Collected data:
-=-=-=-=-

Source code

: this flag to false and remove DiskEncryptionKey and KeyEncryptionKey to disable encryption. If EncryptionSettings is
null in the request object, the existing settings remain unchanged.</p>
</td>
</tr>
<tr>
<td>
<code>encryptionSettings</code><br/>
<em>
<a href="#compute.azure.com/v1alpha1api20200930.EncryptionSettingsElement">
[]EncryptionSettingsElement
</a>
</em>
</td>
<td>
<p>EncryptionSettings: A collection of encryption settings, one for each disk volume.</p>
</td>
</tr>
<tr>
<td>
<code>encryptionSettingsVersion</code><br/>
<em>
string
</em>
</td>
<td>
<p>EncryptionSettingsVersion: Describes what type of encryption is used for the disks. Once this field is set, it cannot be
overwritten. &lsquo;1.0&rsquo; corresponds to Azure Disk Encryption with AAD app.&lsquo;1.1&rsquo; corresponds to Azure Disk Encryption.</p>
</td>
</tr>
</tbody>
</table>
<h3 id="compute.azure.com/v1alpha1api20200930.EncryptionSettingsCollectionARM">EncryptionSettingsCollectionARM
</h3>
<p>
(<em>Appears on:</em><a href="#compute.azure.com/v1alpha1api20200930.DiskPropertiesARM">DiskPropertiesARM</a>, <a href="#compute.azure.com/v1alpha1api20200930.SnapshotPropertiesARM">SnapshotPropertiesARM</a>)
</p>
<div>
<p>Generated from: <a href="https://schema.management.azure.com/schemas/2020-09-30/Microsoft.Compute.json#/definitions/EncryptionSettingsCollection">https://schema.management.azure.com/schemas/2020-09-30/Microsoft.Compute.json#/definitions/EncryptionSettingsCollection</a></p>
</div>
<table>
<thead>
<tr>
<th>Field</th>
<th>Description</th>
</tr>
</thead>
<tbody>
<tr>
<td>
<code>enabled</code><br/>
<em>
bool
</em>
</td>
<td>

-=-=-=-=-

§ **Task to carry out**
Considering only the records above, state the number of lines that include the word "EncryptionSettingsElement", with nothing added.

§ **Answer to the problem**
2